Par voie intraveineuse, après administration unique ou répétée, aucun effet cancérogène n’a été mis en évidence chez le rat ; cependant, une injection de 20 mg/kg à des rates gestantes au jour 15 de gestation induit des tumeurs chez 7/59 nouveau-nés (3 du cerveau, 1 de la thyroïde, 2 du foie et 1 de l’utérus), se développant plus d’un an après l’exposition.
Effets sur la reproduction [19 à 23, 26, 29, 34]
A ce jour, les données disponibles ne permettent pas d’évaluer de manière adéquate les effets sur la fertilité du sulfate de diméthyle. Concernant les effets sur le développement, aucun effet sur les embryons ou les fœtus de rats n’est rapporté ; chez la souris, les atteintes observées semblent liées à une exposition spécifique pendant les premières heures de l’embryogenèse (mais par voie intra-péritonéale, non usuelle).
Fertilité
Aucune étude n’est disponible concernant les effets sur la fertilité du sulfate de diméthyle par voie orale, cutanée ou respiratoire. Une seule étude par voie intra-péritonéale a été réalisée chez la souris femelle, par injection d’une unique dose de 75 mg/kg, un jour avant l’accouplement avec des mâles non traités : une diminution légère mais significative de la taille des portées, du nombre de nouveau-nés et de portées par femelle est rapportée.

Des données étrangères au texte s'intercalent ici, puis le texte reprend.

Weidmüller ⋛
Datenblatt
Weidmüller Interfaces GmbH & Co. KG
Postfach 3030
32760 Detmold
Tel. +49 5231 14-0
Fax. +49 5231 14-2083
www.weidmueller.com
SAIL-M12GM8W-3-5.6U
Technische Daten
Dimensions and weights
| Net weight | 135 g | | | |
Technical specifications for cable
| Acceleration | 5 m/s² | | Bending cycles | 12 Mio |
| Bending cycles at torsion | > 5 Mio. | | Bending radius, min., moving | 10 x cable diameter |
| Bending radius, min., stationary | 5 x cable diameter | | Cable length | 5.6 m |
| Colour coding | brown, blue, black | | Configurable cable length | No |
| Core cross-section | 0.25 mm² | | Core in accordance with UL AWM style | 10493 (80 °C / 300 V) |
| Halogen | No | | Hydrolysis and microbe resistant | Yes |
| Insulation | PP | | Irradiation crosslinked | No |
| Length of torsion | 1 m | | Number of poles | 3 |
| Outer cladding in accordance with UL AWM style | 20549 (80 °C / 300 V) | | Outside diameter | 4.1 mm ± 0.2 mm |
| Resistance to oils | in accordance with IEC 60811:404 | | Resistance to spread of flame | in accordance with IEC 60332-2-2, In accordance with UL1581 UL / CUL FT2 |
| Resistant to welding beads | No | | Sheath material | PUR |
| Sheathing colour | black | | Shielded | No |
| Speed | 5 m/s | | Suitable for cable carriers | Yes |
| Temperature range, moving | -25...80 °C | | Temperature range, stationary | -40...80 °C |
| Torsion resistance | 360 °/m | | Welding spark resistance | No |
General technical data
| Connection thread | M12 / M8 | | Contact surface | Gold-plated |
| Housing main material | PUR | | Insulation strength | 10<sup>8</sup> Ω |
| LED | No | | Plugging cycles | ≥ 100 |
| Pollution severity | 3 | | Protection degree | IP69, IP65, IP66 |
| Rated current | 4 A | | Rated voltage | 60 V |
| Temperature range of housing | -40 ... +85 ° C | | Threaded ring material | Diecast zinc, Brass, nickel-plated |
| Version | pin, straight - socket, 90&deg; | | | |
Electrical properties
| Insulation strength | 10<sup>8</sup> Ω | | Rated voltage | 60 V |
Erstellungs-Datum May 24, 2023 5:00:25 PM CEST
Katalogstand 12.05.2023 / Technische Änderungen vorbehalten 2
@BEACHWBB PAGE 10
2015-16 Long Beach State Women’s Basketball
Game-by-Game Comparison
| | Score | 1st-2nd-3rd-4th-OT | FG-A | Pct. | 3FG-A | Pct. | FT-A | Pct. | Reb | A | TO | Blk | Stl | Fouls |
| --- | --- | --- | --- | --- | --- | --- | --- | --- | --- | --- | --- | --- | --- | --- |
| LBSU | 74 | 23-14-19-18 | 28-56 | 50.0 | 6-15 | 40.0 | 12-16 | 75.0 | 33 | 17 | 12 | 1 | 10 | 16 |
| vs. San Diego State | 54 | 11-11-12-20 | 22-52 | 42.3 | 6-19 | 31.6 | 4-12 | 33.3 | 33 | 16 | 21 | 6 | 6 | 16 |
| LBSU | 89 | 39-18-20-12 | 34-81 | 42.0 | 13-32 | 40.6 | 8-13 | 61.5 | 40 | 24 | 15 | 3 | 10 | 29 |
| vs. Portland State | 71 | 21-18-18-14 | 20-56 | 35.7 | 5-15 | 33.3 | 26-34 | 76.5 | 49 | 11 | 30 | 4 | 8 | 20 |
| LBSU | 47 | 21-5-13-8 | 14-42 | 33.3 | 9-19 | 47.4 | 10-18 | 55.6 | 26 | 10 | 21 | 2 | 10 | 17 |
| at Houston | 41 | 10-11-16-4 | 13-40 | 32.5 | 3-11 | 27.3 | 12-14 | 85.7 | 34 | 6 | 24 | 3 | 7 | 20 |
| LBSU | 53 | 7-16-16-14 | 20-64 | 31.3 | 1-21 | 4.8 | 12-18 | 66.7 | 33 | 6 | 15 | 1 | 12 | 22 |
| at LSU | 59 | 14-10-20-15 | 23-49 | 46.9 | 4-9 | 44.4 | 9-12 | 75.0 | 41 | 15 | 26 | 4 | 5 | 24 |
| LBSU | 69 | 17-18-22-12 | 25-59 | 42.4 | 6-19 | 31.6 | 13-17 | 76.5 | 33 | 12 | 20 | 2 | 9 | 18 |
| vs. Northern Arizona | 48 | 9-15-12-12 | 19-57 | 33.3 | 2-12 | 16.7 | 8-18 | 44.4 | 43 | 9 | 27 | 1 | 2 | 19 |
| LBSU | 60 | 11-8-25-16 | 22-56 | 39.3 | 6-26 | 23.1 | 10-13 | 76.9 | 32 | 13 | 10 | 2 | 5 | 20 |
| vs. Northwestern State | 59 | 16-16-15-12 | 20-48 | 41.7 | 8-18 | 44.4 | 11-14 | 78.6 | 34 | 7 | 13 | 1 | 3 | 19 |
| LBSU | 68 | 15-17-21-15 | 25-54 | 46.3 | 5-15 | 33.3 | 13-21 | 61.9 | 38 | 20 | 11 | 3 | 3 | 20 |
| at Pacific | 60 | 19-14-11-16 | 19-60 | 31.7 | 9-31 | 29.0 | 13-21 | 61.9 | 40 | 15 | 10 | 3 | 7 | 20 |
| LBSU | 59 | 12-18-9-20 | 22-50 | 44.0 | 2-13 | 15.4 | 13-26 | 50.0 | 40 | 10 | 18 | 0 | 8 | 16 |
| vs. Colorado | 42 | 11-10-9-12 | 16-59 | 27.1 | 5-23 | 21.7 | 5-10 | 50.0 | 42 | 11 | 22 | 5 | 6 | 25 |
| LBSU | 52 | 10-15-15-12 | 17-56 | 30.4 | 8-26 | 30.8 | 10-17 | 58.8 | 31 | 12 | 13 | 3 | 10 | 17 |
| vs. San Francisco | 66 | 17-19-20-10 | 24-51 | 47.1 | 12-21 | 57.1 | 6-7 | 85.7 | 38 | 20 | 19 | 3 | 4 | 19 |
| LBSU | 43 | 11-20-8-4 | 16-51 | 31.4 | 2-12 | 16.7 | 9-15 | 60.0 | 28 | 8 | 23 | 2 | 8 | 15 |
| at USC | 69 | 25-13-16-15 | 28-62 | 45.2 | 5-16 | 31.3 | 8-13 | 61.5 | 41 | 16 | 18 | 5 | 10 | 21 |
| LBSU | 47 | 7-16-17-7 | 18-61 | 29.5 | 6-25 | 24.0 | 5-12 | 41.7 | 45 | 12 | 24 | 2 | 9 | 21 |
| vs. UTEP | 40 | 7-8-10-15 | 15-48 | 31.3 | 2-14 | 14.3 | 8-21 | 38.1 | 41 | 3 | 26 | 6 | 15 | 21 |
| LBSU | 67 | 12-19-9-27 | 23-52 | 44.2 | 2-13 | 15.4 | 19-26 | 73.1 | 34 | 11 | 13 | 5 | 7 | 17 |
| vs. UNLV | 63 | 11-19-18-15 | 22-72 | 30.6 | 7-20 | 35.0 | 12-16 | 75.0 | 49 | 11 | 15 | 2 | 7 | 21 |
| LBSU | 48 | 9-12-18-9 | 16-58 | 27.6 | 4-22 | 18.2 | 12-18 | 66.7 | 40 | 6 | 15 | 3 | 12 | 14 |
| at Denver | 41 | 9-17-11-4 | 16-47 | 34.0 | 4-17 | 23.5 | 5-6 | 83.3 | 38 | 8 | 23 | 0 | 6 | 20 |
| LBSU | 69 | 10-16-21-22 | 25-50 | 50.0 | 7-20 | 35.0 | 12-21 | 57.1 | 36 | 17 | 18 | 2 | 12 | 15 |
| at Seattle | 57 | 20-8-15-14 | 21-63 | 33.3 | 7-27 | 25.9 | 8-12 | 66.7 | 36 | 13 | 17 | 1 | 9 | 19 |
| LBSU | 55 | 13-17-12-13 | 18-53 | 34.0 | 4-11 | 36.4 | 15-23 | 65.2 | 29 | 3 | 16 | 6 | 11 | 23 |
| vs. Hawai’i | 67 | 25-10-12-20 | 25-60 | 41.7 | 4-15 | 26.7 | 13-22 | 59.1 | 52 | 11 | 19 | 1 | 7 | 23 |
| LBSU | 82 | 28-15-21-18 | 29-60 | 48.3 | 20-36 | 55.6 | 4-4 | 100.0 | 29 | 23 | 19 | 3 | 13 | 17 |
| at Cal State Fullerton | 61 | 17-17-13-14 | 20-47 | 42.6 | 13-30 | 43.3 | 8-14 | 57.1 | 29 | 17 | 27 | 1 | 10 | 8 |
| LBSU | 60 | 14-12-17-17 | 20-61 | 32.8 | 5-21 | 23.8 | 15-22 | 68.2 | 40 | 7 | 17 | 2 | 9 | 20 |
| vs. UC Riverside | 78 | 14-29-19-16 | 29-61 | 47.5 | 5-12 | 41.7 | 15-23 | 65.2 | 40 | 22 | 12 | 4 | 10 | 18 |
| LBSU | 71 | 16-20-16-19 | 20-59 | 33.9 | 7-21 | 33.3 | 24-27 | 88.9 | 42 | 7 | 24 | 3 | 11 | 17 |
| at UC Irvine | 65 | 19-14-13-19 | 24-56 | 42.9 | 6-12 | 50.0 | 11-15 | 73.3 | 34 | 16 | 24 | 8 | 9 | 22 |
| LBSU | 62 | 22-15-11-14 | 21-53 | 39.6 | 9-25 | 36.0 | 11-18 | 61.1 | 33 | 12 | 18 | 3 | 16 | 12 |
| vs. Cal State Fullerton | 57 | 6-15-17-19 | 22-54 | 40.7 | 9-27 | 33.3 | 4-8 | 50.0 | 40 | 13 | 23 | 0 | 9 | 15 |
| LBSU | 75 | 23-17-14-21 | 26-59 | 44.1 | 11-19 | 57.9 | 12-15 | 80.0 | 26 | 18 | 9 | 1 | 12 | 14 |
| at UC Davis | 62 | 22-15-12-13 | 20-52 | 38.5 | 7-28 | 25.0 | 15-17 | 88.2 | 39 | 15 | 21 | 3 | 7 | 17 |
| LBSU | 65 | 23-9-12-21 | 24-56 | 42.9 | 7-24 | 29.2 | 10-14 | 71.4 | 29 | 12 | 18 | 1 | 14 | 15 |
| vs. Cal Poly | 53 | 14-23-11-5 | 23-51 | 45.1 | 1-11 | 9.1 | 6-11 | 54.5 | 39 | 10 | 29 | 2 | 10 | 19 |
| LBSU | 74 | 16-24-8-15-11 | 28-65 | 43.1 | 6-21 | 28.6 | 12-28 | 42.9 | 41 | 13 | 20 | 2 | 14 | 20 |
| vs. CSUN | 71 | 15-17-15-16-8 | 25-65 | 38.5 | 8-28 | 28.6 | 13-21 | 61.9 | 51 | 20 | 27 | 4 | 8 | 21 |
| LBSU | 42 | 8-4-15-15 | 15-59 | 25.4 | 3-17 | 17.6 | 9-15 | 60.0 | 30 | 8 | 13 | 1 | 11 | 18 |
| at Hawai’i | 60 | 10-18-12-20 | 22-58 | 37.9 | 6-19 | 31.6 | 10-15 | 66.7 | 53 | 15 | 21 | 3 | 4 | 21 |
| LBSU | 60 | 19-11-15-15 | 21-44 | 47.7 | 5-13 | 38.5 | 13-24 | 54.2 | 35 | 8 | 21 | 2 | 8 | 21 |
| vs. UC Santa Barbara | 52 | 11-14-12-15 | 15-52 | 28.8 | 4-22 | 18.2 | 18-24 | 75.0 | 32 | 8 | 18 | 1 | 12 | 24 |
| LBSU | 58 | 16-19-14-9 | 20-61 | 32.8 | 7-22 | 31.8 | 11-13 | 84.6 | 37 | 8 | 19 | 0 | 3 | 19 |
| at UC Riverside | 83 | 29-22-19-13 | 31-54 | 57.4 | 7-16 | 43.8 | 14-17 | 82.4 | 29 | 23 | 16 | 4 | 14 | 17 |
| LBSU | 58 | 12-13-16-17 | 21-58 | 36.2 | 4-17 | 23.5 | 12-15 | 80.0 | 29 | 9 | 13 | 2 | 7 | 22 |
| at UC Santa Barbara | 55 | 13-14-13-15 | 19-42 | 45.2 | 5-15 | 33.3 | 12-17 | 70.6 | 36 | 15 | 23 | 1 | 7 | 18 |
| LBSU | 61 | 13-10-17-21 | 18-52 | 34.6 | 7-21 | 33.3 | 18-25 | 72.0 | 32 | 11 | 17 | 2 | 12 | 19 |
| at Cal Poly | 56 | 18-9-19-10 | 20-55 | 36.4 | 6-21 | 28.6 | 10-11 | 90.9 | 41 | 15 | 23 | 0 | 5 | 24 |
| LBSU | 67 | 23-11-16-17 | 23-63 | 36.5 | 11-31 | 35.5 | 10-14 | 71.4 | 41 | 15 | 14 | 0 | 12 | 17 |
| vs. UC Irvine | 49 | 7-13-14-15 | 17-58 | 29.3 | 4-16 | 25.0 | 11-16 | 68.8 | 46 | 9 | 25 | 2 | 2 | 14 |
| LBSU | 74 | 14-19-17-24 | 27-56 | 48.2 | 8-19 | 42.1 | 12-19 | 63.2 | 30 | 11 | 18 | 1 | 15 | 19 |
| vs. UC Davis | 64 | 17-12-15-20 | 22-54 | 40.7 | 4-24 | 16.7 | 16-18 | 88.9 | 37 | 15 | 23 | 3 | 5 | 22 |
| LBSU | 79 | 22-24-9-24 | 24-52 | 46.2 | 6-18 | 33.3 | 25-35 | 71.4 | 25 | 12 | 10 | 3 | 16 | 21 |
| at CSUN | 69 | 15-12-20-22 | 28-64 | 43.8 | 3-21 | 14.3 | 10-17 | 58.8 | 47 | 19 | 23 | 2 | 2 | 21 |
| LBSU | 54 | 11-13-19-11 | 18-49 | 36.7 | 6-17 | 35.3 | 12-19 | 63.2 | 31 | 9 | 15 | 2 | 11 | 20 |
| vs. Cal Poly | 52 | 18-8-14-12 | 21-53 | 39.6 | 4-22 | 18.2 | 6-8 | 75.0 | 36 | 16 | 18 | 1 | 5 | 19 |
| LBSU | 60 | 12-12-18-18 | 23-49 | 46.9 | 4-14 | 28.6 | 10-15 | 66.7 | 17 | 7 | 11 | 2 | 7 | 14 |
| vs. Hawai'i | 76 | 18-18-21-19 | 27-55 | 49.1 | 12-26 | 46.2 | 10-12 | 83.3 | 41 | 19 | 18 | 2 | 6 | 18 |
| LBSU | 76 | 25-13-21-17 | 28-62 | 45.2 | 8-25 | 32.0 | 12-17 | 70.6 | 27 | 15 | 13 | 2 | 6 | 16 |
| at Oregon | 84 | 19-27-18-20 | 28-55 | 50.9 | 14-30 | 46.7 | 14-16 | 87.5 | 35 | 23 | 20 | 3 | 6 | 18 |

Selon les auteurs, ces anomalies seraient associées à une légère diminution du nombre de petits follicules [20].
Développement
Dans certaines études, dont seuls des résumés sont disponibles, des pertes pré- et post-implantatoires, après inhalation de 21 mg/m3 de la substance tout au long de la période de gestation chez la souris (J1 à J18) ont été observées. Les fortes doses utilisées pourraient être toxiques pour les mères. Toutefois, le peu d’informations sur les protocoles mis en œuvre et les résultats obtenus limitent leur interprétation [34].
Des données plus récentes ne confirment pas ce type d’effet chez le rat, lorsque les rates sont exposées de 0,5 à 7,9 mg/m3 de sulfate de diméthyle (du 7e au 16e jour de gestation, 6 h/j, uniquement par le nez). Aucune augmentation du nombre de malformations ou de variations n’est observée [19].
Cependant, une exposition unique de 25 mg/kg par injection intra-péritonéale chez la souris montre que les 25 premières heures de la formation du zygote sont les plus sensibles à l’effet toxique. Ce traitement, administré 1 à 25 heures après l’accouplement, induit une augmentation des pertes pré- et post-implantatoires. Jusqu’à 30 % des fœtus survivants sont porteurs d’anomalies de développement (non décrites). La toxicité maternelle n’est pas rapportée par les auteurs [23].